After the Thrill is Gone: Fashion, Politics and Culture in Contemporary South African Art
05 October 2016
After the Thrill is Gone: Fashion, Politics and Culture in Contemporary South African Art features fourteen artists who read the political climate of post-apartheid South Africa through fashion’s embrace of the “new.”
Signaling an end to race-based legislation and the often violent, discriminatory practices of apartheid and its colonial antecedents, Nelson Mandela’s victory in the 1994 elections marked the transition toward a new South Africa.
Similar to the use of quotation and repetition in fashion—modes endlessly reiterated each season—South Africa’s continued legacies of dispossession and inequality render the present day country insubstantially different from its apartheid predecessor. These cycles of repetition expose the reality of South Africa’s social conditions. And yet, despite fashion’s appearance as unchanging, its capacity to anticipate the future endows it with a power to radically transform the present.

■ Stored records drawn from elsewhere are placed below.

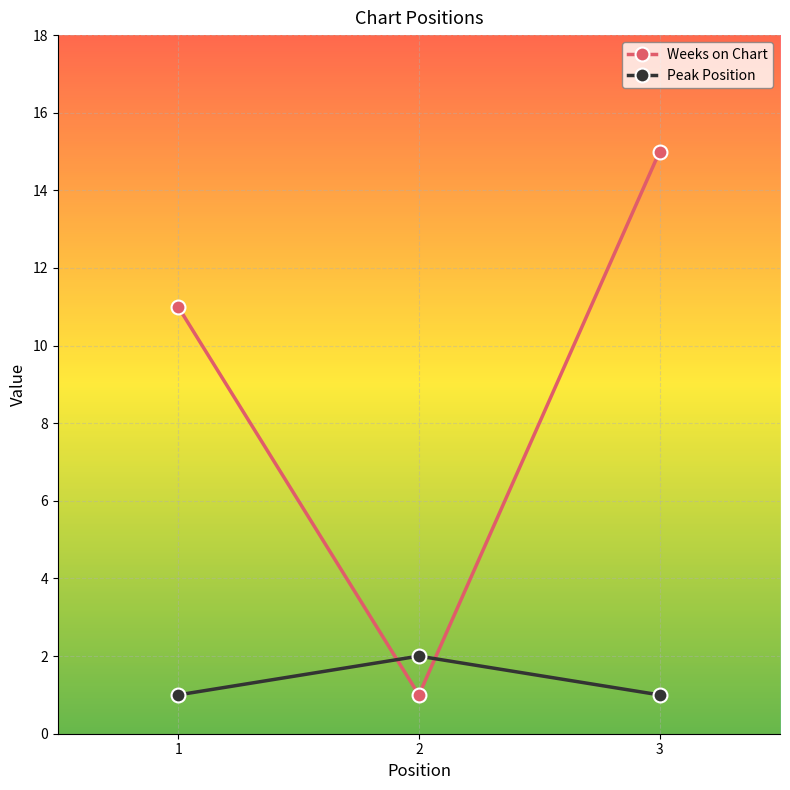

What is the value of the Peak Position point at the 2nd from the left?

2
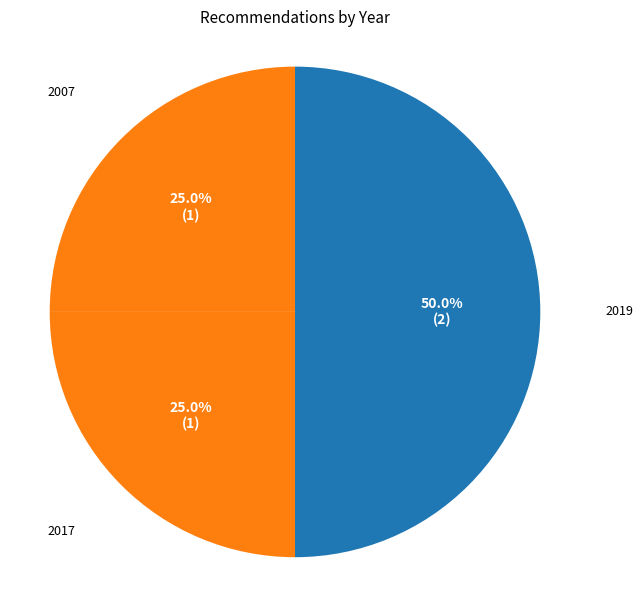

Is 2007 the majority of the pie?

No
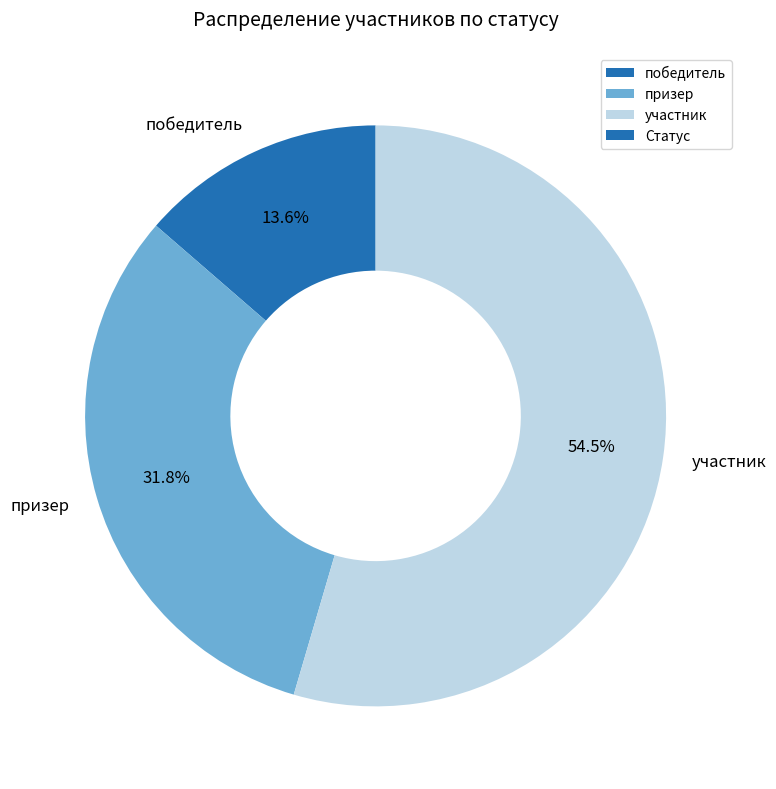

Is the sum of призер and победитель greater than half?

No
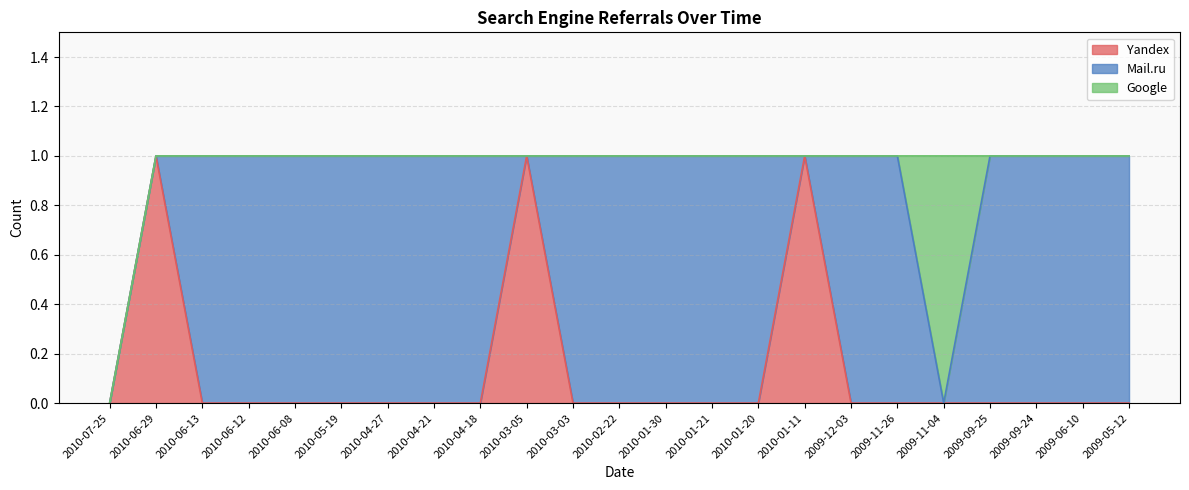

What is the spread (max minus min) of values at 2010-03-05?

1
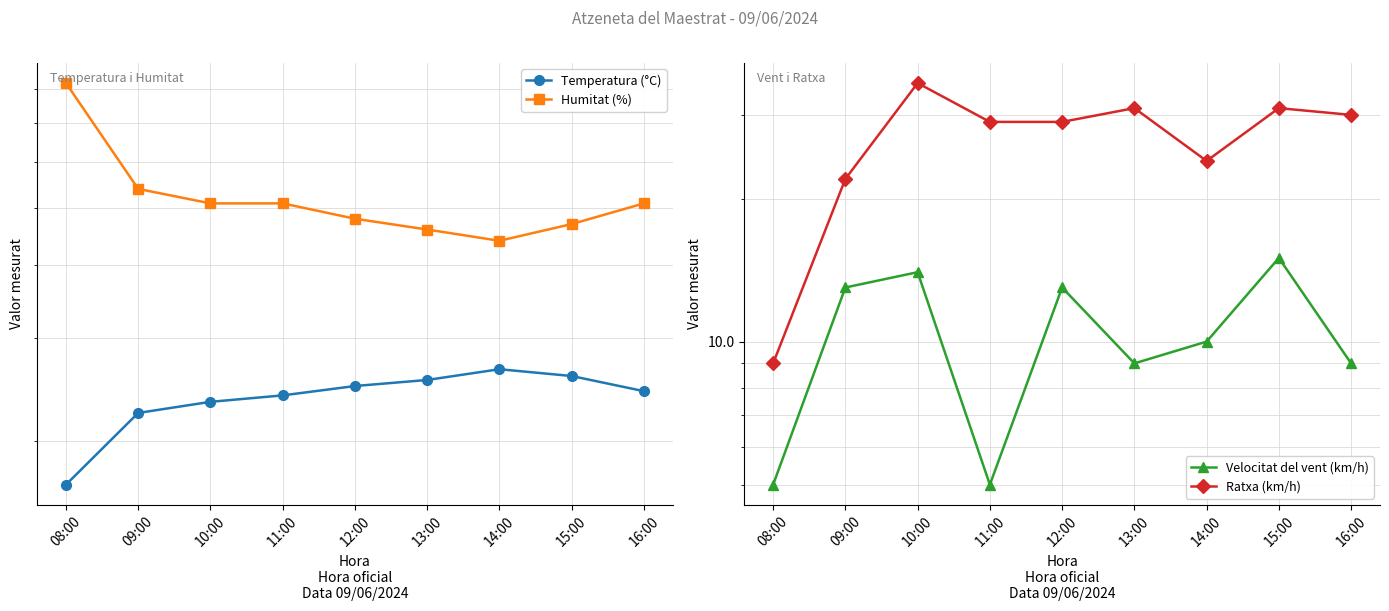

What is the label of the 4th point from the right?

13:00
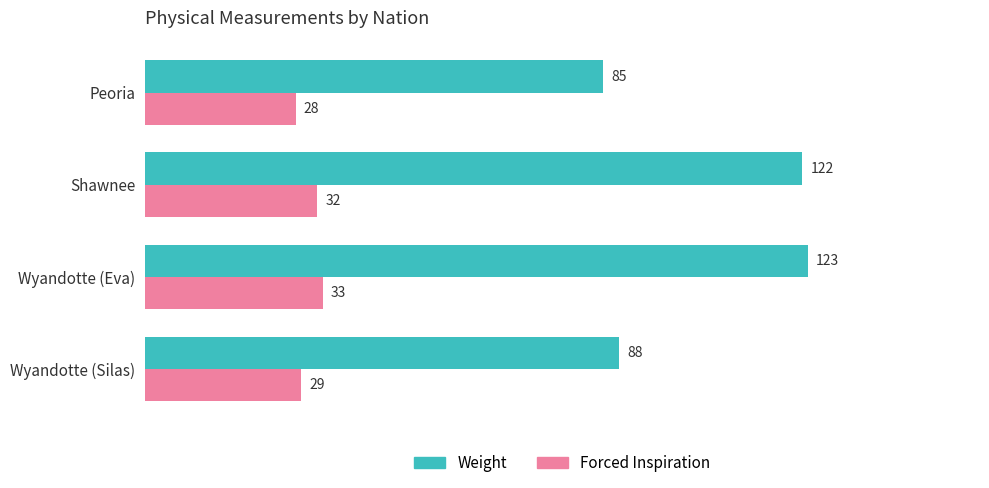

Which series has the widest spread of values?

Weight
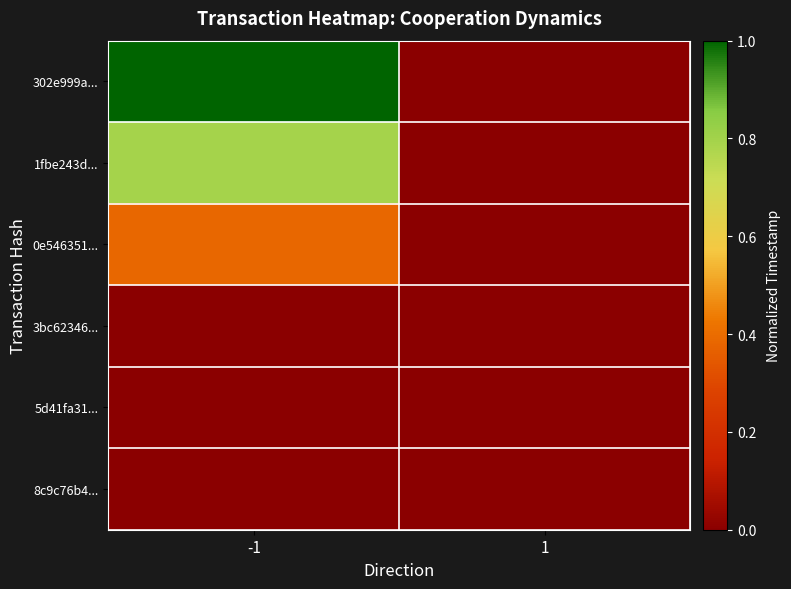

Reading right to left, what are all the values shown in this chart?

302e999a...: 1=0.0	-1=1.0
1fbe243d...: 1=0.0	-1=0.8
0e546351...: 1=0.0	-1=0.4
3bc62346...: 1=0.0	-1=0.0
5d41fa31...: 1=0.0	-1=0.0
8c9c76b4...: 1=0.0	-1=0.0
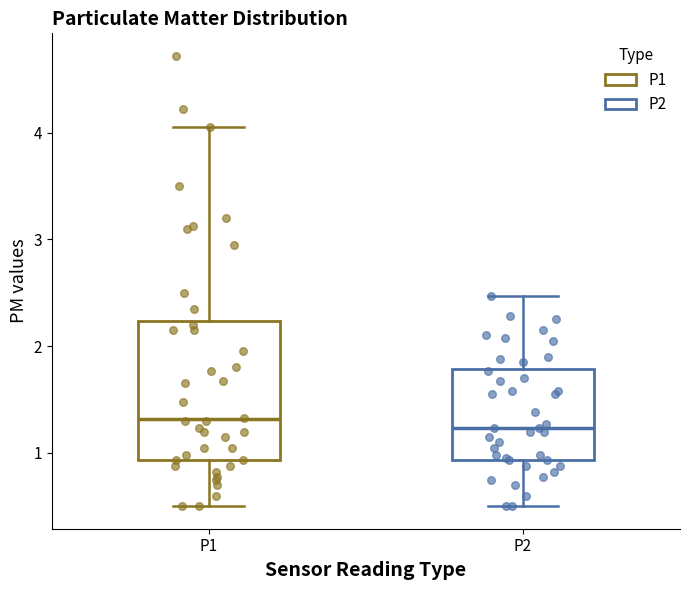

Where is the lower edge of the box for P2 on the y-axis? The values are not printed on the chart, so give them approximately, as read against the axis.

0.9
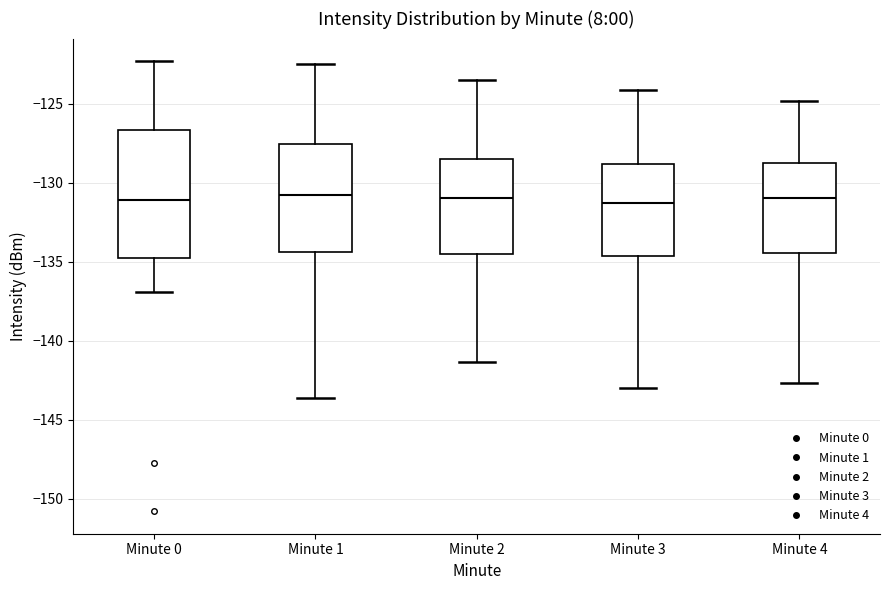

Reading left to right, read every box against the y-axis: the position of its median line, the range the box covers, and the ends of its whiskers. The values are not printed on the chart, so give them approximately, as read against the axis.

Minute 0: median -131.0, box -135.0 to -126.5, whiskers -137.0 to -122.5
Minute 1: median -131.0, box -134.5 to -127.5, whiskers -143.5 to -122.5
Minute 2: median -131.0, box -134.5 to -128.5, whiskers -141.5 to -123.5
Minute 3: median -131.5, box -134.5 to -129.0, whiskers -143.0 to -124.0
Minute 4: median -131.0, box -134.5 to -128.5, whiskers -142.5 to -125.0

The artists in After the Thrill is Gone use fashion to shape narratives of representation, identity, memory, xenophobia, violence in the domestic sphere, and allegories of nationalism. Both individually and collectively, these artists locate fashion as a political language and reinterpret the historical terrain of South Africa after the thrill of apartheid’s end is gone.
Accompanied by a digital catalog authored by curator Dr. Andrew Hennlich, WMU assistant professor of art, “After the Thrill is Gone” is the first exhibition to address the intersection of politics, fashion and culture in post-Apartheid South Africa through distinctly theoretical lenses, including the work of Frankfurt School philosophers Theodor Adorno and Walter Benjamin.
Artists in the exhibition include Kudzanai Chiurai, Julia Rosa Clark, Hasan & Husain Essop, Pierre Fouché, Gabrielle Goliath, Haroon Gunn-Salie, Daniel Halter, Nicholas Hlobo, Gerald Machona, Mohau Modisakeng, Athi-Patra Ruga, and Mary Sibande.